今日はドイツの詩人フリードリヒ・フォン・シラー(1759-1805)が亡くなった日です。
シラーの詩は、この曲にも使われています。

ルートヴィヒ・ヴァン・ベートーヴェン(1770-1827)
交響曲第9番《合唱付き》第4楽章より抜粋


日本では年末に近づくに連れて全国各地で演奏されることが増える、そんなイメージをお持ちの方も多いと思います。
合唱と独唱は、交響曲が始まってから1時間以上も座って待っていることも恒例のひとつですね。


演奏部分の構成

1、2、3楽章でそれぞれ出てきたテーマが出てきます。
しかし、語り的な旋律がそれらを打ち消すように何度も現れます。この旋律を「レチタティーヴォ」といいます。
それが終わるといよいよあのメロディ。
はじめはシンプルなひとつの旋律だったのが、だんだんと複雑に絡み合って、
ついには爆発的なエネルギーを持って現れます。

まあ色々な事情でだいぶカット
✂︎しまして、
最後の最後、壮大すぎる終わりへ。果てしなく明るい、歓喜の歌が締めくくります。


ベートーヴェンと詩

ベートーヴェンが20代前後の頃に元となったシラーの詩「An die Freunde」に出会い、その30年後にこの交響曲に書き込みました。

課題一覧:
(a) シラーと第九に関する文章から、「1、2、3楽章でそれぞれ出てきたテーマが出てきます。」を含む箇所を起点とし、「最後の最後、壮大すぎる終わりへ。果てしなく明るい、歓喜の歌が締めくくります。」までをそのまま書き写してください。
(b) 上に掲げたシラーと第九についての文章を、最後の文の後から続けて書き進めてください。

資料抜粋:
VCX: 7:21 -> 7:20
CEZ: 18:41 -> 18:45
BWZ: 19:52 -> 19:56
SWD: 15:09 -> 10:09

解答例:
(a)
1、2、3楽章でそれぞれ出てきたテーマが出てきます。
しかし、語り的な旋律がそれらを打ち消すように何度も現れます。この旋律を「レチタティーヴォ」といいます。
それが終わるといよいよあのメロディ。
はじめはシンプルなひとつの旋律だったのが、だんだんと複雑に絡み合って、
ついには爆発的なエネルギーを持って現れます。

まあ色々な事情でだいぶカット
✂︎しまして、
最後の最後、壮大すぎる終わりへ。果てしなく明るい、歓喜の歌が締めくくります。

(b)
満を持して、といったところでしょうか。

実は、シラーの詩を丸々使ったのではなく、一部をベートーヴェンが歌詞として書き換えたものなんです。

シラーがフリーメイソンリーの理念を書いた作品『自由賛歌』がフランス革命の直後『ラ・マルセイエーズ』のメロディーでドイツの学生に歌われていました。そこで詩を書き直した『歓喜に寄す』を出したところ、これをベートーヴェンが歌詞として書き直し、交響曲第9番で合唱と独唱に歌わせました。

以前、交響曲第3番「英雄」でも書きましたが、
ベートーヴェンは時代や音楽に自由を求めていました。それが強く感じられるエピソードですね。

長いですが、せっかくなので詩を載せます。
ぜひシラーとベートーヴェンと、フランス革命の時代の信念に想いを馳せてみてください。

日本語歌詞訳
「歓喜に寄す」

おお友よ、このような音ではない!
我々はもっと心地よい
もっと歓喜に満ち溢れる歌を歌おうではないか
(ベートーヴェン作詞)

歓喜よ、神々の麗しき霊感よ
天上の楽園の乙女よ
我々は火のように酔いしれて
崇高な汝(歓喜)の聖所に入る

汝が魔力は再び結び合わせる
時流が強く切り離したものを
すべての人々は兄弟となる
汝の柔らかな翼が留まる所で

ひとりの友の友となるという
大きな成功を勝ち取った者
心優しき妻を得た者は
彼の歓声に声を合わせよ

そうだ、地上にただ一人だけでも
心を分かち合う魂があると言える者も歓呼せよ
そしてそれがどうしてもできなかった者は
この輪から泣く泣く立ち去るがよい

すべての被造物は
創造主の乳房から歓喜を飲み、
すべての善人とすべての悪人は
創造主の薔薇の踏み跡をたどる。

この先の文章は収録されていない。